Zuckerberg framed the opportunity carefully at Meta's May shareholder meeting. "It's definitely on the table," he told investors, adding that companies were approaching Meta "almost every week" asking to buy AI model access or spare computing power at a premium. "We haven't done that yet, because we think that we have a use for the compute. But obviously, if we get to a point where we feel that we have overbuilt, then that is an option that we have."
That framing — not a commitment, but a credible signal — was enough to move the market sharply. Whether Meta follows through with a commercially viable cloud product, or treats compute sales as an opportunistic pressure valve during periods of genuine excess, will determine whether today's neocloud selloff reflects the beginning of a structural shift or a one-day repricing on an unconfirmed report.
What is Meta Compute, and how would it work?
Meta Compute is an internal initiative at Meta Platforms to commercialize the company's AI computing infrastructure. Under plans reported by Bloomberg on July 1, 2026, it would offer two services: developer access to AI models hosted on Meta's own GPU infrastructure — similar to how AWS Bedrock lets developers query third-party AI models through a single API — and raw GPU capacity rented to third parties by the hour, similar to what CoreWeave and other neocloud providers offer. No pricing, launch date, or customer pipeline has been officially announced.
Why are CoreWeave and Nebius stock falling on this news?
Both companies are major suppliers of AI computing capacity to Meta — CoreWeave holds a $21 billion agreement through December 2032, and Nebius holds a deal worth up to $27 billion over five years. If Meta brings enough of its own infrastructure online to supply its internal needs and then sells the rest externally, it simultaneously loses the neoclouds as a customer while adding itself as a competitor in the same market. The double impact threatens both the revenue and the contract-renewal outlook that neocloud businesses use to secure GPU-collateralized debt financing.

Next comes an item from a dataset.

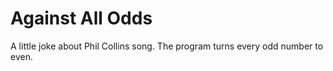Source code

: # Against All Odds
A little joke about Phil Collins song.
The program turns every odd number to even.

What makes a neocloud different from AWS or Google Cloud?
Neoclouds like CoreWeave and Nebius specialize in bare-metal GPU access for AI training and inference workloads, with pricing that has typically run 50% to 66% below what hyperscalers charge for equivalent performance. Where AWS and Google Cloud offer broad software ecosystems, databases, and enterprise tooling on top of their hardware, neoclouds offer raw GPU cycles under multi-year take-or-pay contracts — competing on hardware availability and price rather than software depth. Meta's entry would put it in that price-and-availability race before it has built the software layer.
What is the largest implication for developers looking to buy AI compute?
A major new entrant at hyperscaler scale — with no need to take on GPU-collateralized debt and no legacy software platform to protect — could meaningfully compress GPU rental pricing over the next one to two years, especially if other hyperscalers follow Meta's lead. Developers currently locked into multi-year neocloud contracts at today's rates may find those contracts are priced above market if Meta and similar players absorb the structural surplus the current overbuild is creating.